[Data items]
•••

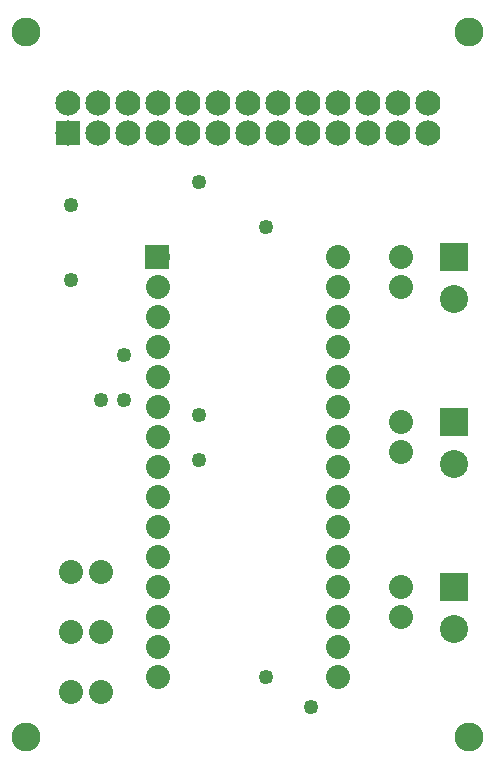
<source format=gts>
G04 MADE WITH FRITZING*
G04 WWW.FRITZING.ORG*
G04 DOUBLE SIDED*
G04 HOLES PLATED*
G04 CONTOUR ON CENTER OF CONTOUR VECTOR*
%ASAXBY*%
%FSLAX23Y23*%
%MOIN*%
%OFA0B0*%
%SFA1.0B1.0*%
%ADD10C,0.049370*%
%ADD11C,0.096614*%
%ADD12C,0.080000*%
%ADD13C,0.084000*%
%ADD14C,0.093307*%
%ADD15R,0.079972X0.080000*%
%ADD16R,0.084000X0.084000*%
%ADD17R,0.093307X0.093307*%
%LNMASK1*%
G90*
G70*
G54D10*
X875Y1775D03*
X875Y275D03*
X1025Y175D03*
G54D11*
X1550Y2425D03*
X75Y2425D03*
X75Y75D03*
X1550Y75D03*
G54D10*
X650Y1000D03*
X650Y1150D03*
X400Y1350D03*
X400Y1200D03*
X650Y1925D03*
X225Y1850D03*
X225Y1600D03*
X325Y1200D03*
G54D12*
X513Y1676D03*
X513Y1576D03*
X513Y1476D03*
X513Y1376D03*
X513Y1276D03*
X513Y1176D03*
X513Y1076D03*
X513Y976D03*
X513Y876D03*
X513Y776D03*
X513Y676D03*
X513Y576D03*
X513Y476D03*
X513Y376D03*
X513Y276D03*
X1113Y1676D03*
X1113Y1576D03*
X1113Y1476D03*
X1113Y1376D03*
X1113Y1276D03*
X1113Y1176D03*
X1113Y1076D03*
X1113Y976D03*
X1113Y876D03*
X1113Y776D03*
X1113Y676D03*
X1113Y576D03*
X1113Y476D03*
X1113Y376D03*
X1113Y276D03*
G54D13*
X213Y2190D03*
X313Y2190D03*
X413Y2190D03*
X513Y2190D03*
X613Y2190D03*
X713Y2190D03*
X813Y2190D03*
X913Y2190D03*
X1013Y2190D03*
X1113Y2190D03*
X1213Y2190D03*
X1313Y2190D03*
X1413Y2190D03*
X213Y2090D03*
X313Y2090D03*
X413Y2090D03*
X513Y2090D03*
X613Y2090D03*
X713Y2090D03*
X813Y2090D03*
X913Y2090D03*
X1013Y2090D03*
X1113Y2090D03*
X1213Y2090D03*
X1313Y2090D03*
X1413Y2090D03*
G54D12*
X1325Y575D03*
X1325Y475D03*
X1325Y1125D03*
X1325Y1025D03*
X1325Y1675D03*
X1325Y1575D03*
X225Y425D03*
X325Y425D03*
X225Y625D03*
X325Y625D03*
X225Y225D03*
X325Y225D03*
G54D14*
X1500Y1675D03*
X1500Y1537D03*
X1500Y1125D03*
X1500Y987D03*
X1500Y575D03*
X1500Y437D03*
G54D15*
X512Y1676D03*
G54D16*
X213Y2090D03*
G54D17*
X1500Y1675D03*
X1500Y1125D03*
X1500Y575D03*
G04 End of Mask1*
M02*
</source>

•••

Exact copy, no pictures: reproduce every record above.

**Task output**.
<source format=gts>
G04 MADE WITH FRITZING*
G04 WWW.FRITZING.ORG*
G04 DOUBLE SIDED*
G04 HOLES PLATED*
G04 CONTOUR ON CENTER OF CONTOUR VECTOR*
%ASAXBY*%
%FSLAX23Y23*%
%MOIN*%
%OFA0B0*%
%SFA1.0B1.0*%
%ADD10C,0.049370*%
%ADD11C,0.096614*%
%ADD12C,0.080000*%
%ADD13C,0.084000*%
%ADD14C,0.093307*%
%ADD15R,0.079972X0.080000*%
%ADD16R,0.084000X0.084000*%
%ADD17R,0.093307X0.093307*%
%LNMASK1*%
G90*
G70*
G54D10*
X875Y1775D03*
X875Y275D03*
X1025Y175D03*
G54D11*
X1550Y2425D03*
X75Y2425D03*
X75Y75D03*
X1550Y75D03*
G54D10*
X650Y1000D03*
X650Y1150D03*
X400Y1350D03*
X400Y1200D03*
X650Y1925D03*
X225Y1850D03*
X225Y1600D03*
X325Y1200D03*
G54D12*
X513Y1676D03*
X513Y1576D03*
X513Y1476D03*
X513Y1376D03*
X513Y1276D03*
X513Y1176D03*
X513Y1076D03*
X513Y976D03*
X513Y876D03*
X513Y776D03*
X513Y676D03*
X513Y576D03*
X513Y476D03*
X513Y376D03*
X513Y276D03*
X1113Y1676D03*
X1113Y1576D03*
X1113Y1476D03*
X1113Y1376D03*
X1113Y1276D03*
X1113Y1176D03*
X1113Y1076D03*
X1113Y976D03*
X1113Y876D03*
X1113Y776D03*
X1113Y676D03*
X1113Y576D03*
X1113Y476D03*
X1113Y376D03*
X1113Y276D03*
G54D13*
X213Y2190D03*
X313Y2190D03*
X413Y2190D03*
X513Y2190D03*
X613Y2190D03*
X713Y2190D03*
X813Y2190D03*
X913Y2190D03*
X1013Y2190D03*
X1113Y2190D03*
X1213Y2190D03*
X1313Y2190D03*
X1413Y2190D03*
X213Y2090D03*
X313Y2090D03*
X413Y2090D03*
X513Y2090D03*
X613Y2090D03*
X713Y2090D03*
X813Y2090D03*
X913Y2090D03*
X1013Y2090D03*
X1113Y2090D03*
X1213Y2090D03*
X1313Y2090D03*
X1413Y2090D03*
G54D12*
X1325Y575D03*
X1325Y475D03*
X1325Y1125D03*
X1325Y1025D03*
X1325Y1675D03*
X1325Y1575D03*
X225Y425D03*
X325Y425D03*
X225Y625D03*
X325Y625D03*
X225Y225D03*
X325Y225D03*
G54D14*
X1500Y1675D03*
X1500Y1537D03*
X1500Y1125D03*
X1500Y987D03*
X1500Y575D03*
X1500Y437D03*
G54D15*
X512Y1676D03*
G54D16*
X213Y2090D03*
G54D17*
X1500Y1675D03*
X1500Y1125D03*
X1500Y575D03*
G04 End of Mask1*
M02*
</source>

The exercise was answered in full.